陸の戦い
第71話・昔の話を聞いた
だいぶ開拓が進み、情報収集の為に住人などの好感度を上げる時計兎。竜の里はだいぶ設備が整っているが、詳しい話など聞いていない。
だからようやく詳しい話を聞けるようになり、少し安堵する。
「すいません、色々お忙しいところを」
「いや、俺も封印の件とか教えてくれるから助かるよ」
竜の姫であるミコトと鬼族の巫女モミジから詳しく話を聞く。もちろん動画配信で話す手間を減らしている。
彼女達から詳しい話を聞くと、この山の山頂から見える大きな大樹。大聖樹と呼ばれる樹があり、陸の封印はそこにされているらしい。
「大聖樹って、聖樹と関係が?」
「はい。封印を守る聖樹のほとんどは、大聖樹から生まれたものです」
「ん? 陸の封印は封印の大本で封印しているのか?」
詳しく聞くと病魔らしいものが流行り出した時、大聖樹が暴走を起こしたそうだ。
大聖樹から無数の木でできた兵士などが生み出され、数々の物を破壊した。それこそ、己自身すら壊す勢いだったらしい。
大聖樹になにかあったのか、リーフベアなどに話を聞くが大聖樹には問題は無く、回復させる術などを使用しても回復する事は無かった、むしろ酷くなったそうだ。
「なので当時の人達は大聖樹の時間を停止させる特殊な結界で封印、これで陸の災いを封印したようです」
「なるほど」
大聖樹に何かあったとしか思えない状態であったのに、関係者などが調べても原因が分からず、リーフベアに聞いても大聖樹は正常な状態であったとしか分からない。
何かギミックがありそうな話だ。覚えておこう。
「その後、魔王城と竜の里で監視していたってところか?」
「はい」
「元々鬼族は竜の里と魔王城を行き来して成り立っていたようですが、魔王城で作物が実らず、維持できなかったためにここに移り住みました。そこからは分かるように、ここでの生活もできなくなったのです」
「前はできていたのか?」
「昔はまだ少し、作物や獲物が居ました。ですがここ最近は強い魔物が多くなり、相手できるものはオウマのみに」
「食料もまた、実りが少なくなり、育てることできずに」
「オウマはここの要だから、動くに動けない。だから食糧難になっていたと」
「お恥ずかしいですが、オウマに封印に何かあった時に見に行ってもらいますから、動けず、最終的には本当に動け無くなるほど衰弱する始末でした」
不甲斐ないと言う顔で話す二人。少しフォローして上げていると、そこにオウマが戻ってくる。
「姫様、ただいま戻りました。お話の方は」
「だいたいのところをお話しました」
「封印の方を見に行っていたな?」
「ああ。やはり時の封印が外れつつあるようです」
次のワールドクエストは陸の封印か。
オウマの話を聞くに、いつ解けるか分からないらしいが、こっちはある程度予測は立てられる。

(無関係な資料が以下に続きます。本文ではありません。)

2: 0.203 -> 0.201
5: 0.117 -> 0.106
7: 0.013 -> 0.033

いまの開拓するワールドクエストも終わりそうだし、少し長い休みに入る。イベントに人を集める準備はできているからな。
「そうなると、俺は闘気術のレベルを上げて、太刀術って言うの習得するか」
「鍛錬なら手伝うぞ」
「頼む。他の奴も加えさせてもらうぞ」
「……あまりに酷い奴はやめてくれ。勢いで殺してしまう」
「お父様」
娘であるモミジに怒られるが、レベル差があり過ぎるとオウマによるクエストは発生しないらしい。この辺はゲーム設定だろう。

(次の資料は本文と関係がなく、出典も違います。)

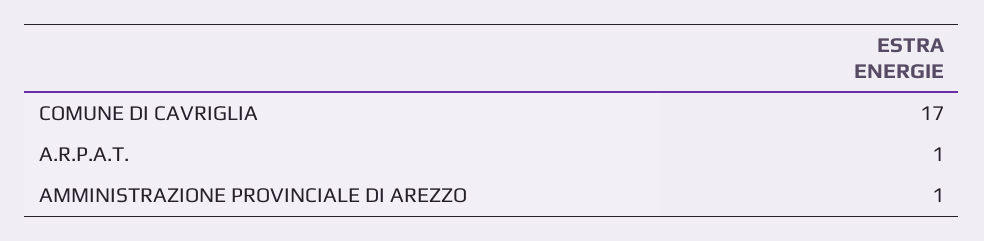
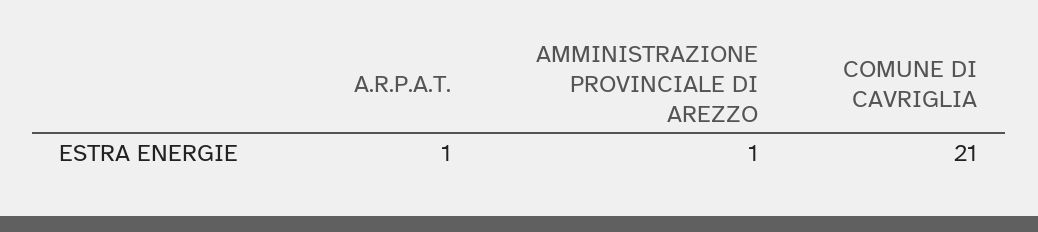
COMUNE DI CAVRIGLIA: 17 -> 21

怒られている様子を止めながら、俺は何人か呼んでレベルやスキル上げに勤しむことにする。
しかし………
「正常で異常な状態ってどういうことだ?」
リーフベアが異常に気づかなかったか、関係者が何か見落としているか分からない。陸の封印は完全に起きないと行動に移せそうにない。後手で動くことになるなこれは。

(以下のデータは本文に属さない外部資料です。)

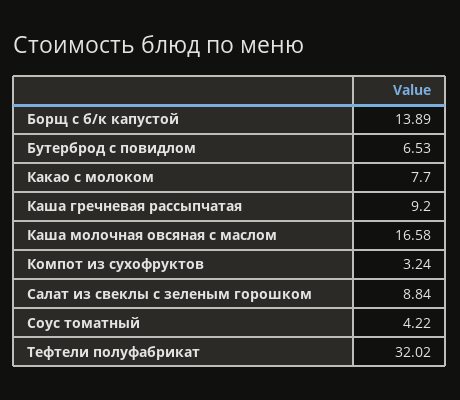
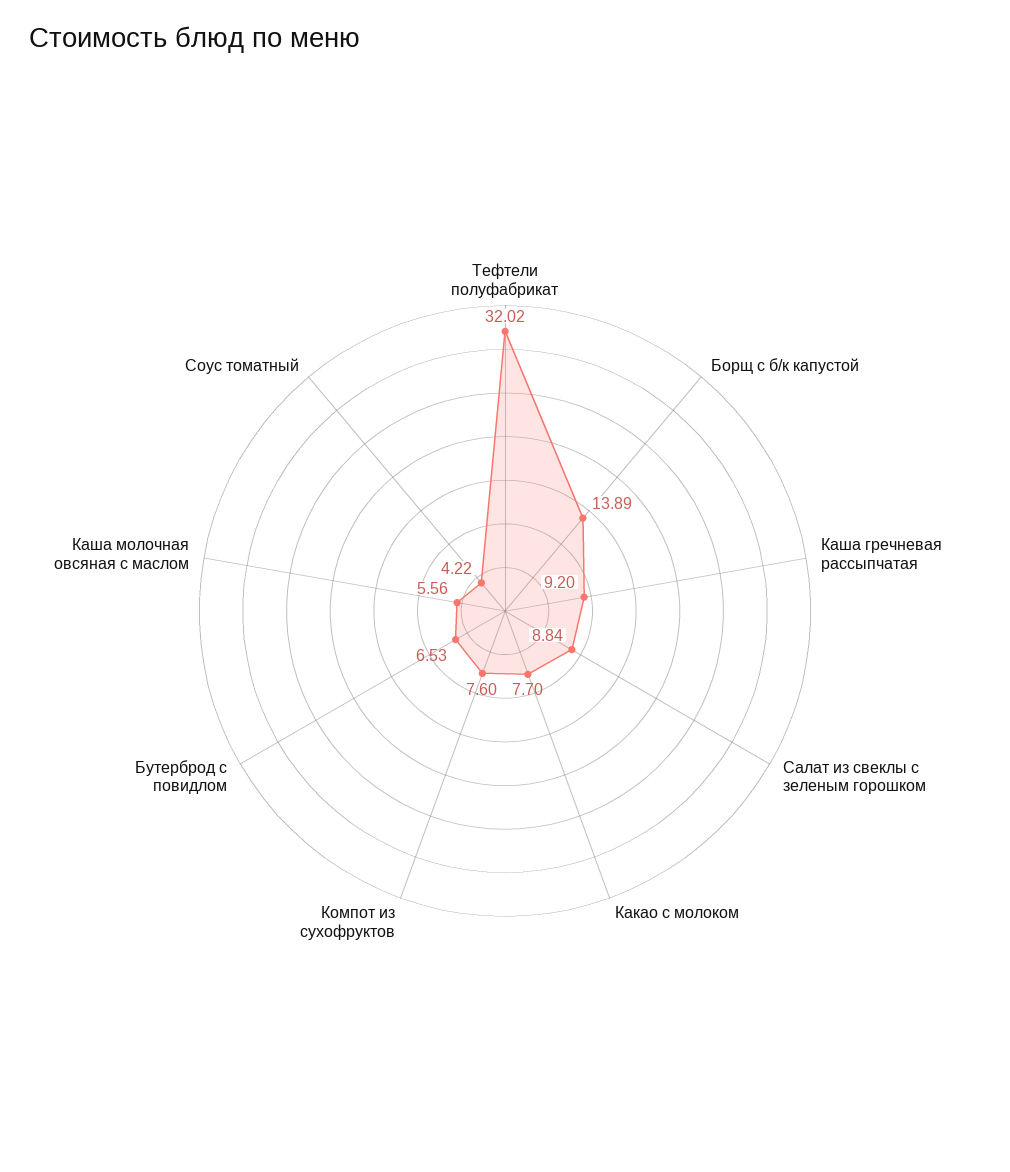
Каша молочная овсяная с маслом: 16.58 -> 5.56
Компот из сухофруктов: 3.24 -> 7.6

「とりあえずリーフベアを何人か連れて来ておいて、チーム分けとか考えないと」
もっと詳しく昔の現状を知りたい。ミコトはある程度融通が利くのか、信頼度が高い人の紹介も受けてくれる。これで図書館のプレイヤーを呼んで、昔の本や資料を調べてもらうことになった。
「バンダナはなにしてる?」
「あっ、あの子ならコボルト族の、白いコボルトとお話しているようですよ」
色々話を聞き終えて、鬼族の娘さんに聞いたらそう答えられた。
………彼奴も男か。邪魔しないで上げよう。
【レフト】「卵ができたら教えてください」
【ライト】「子犬が欲しいです」
双子ちゃんには後でジャンヌの説教を受けてもらおう。
俺はそう思いながら、少し時間を潰しておくのであった。